The CDC team at the site was unable to obtain information on “the workstations of confirmed positive cases,” according to the report.

It has requested that information from Smithfield, and said recommendations could change once that is received.

The report also makes no mention of the source of the outbreak.

The company is reviewing the report, said Keira Lombardo, executive vice president for corporate affairs and compliance at Smithfield Foods.

“We will thoroughly and carefully examine the report point by point and respond in full once our assessment is complete,” Lombardo said in a statement.

South Dakota’s Department of Health ‘working with Smithfield’

Kim Malsam-Rysdon, the state’s secretary of health, said at a press conference Thursday that CDC members weren’t able to get the information on those specific workstations “because there weren’t workers at the plant” while the CDC was there.

The department has “been working with Smithfield to identify where exactly in the plant those positive cases occurred,” Malsam-Rysdon said.

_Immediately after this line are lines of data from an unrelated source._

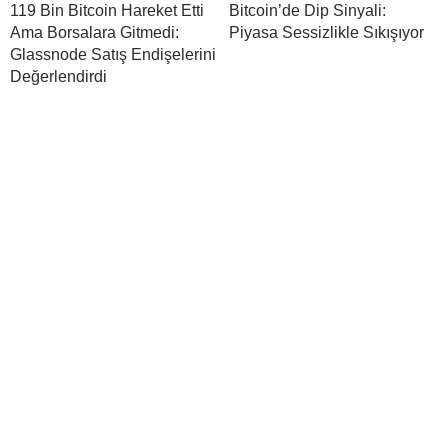
119 Bin Bitcoin Hareket Etti
Bitcoin’de Dip Sinyali:
Ama Borsalara Gitmedi:
Piyasa Sessizlikle Sıkışıyor
Glassnode Satış Endişelerini
Değerlendirdi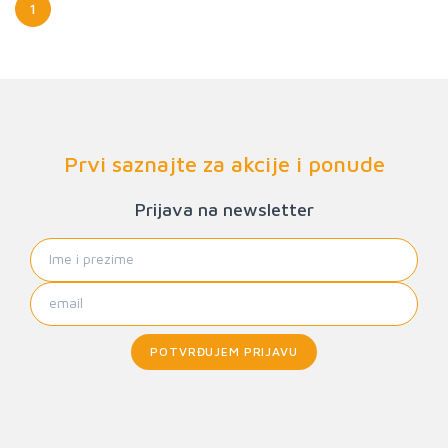
1
Prvi saznajte za akcije i ponude
Prijava na newsletter
POTVRĐUJEM PRIJAVU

South Dakota Gov. Kristi Noem said the state’s department of health will work with Smithfield to assist the company in implementing the CDC’s recommendations “so that they can safely reopen the plant as soon as possible.”

Releasing the CDC report was a priority so “that we have an opportunity to get those folks back to work and to get this critical infrastructure business back online as soon as possible,” Noem said at the press conference.

“I don’t see any reason for there to be long delays, and we’re hoping to partner with them to open it as soon as possible,” Noem said.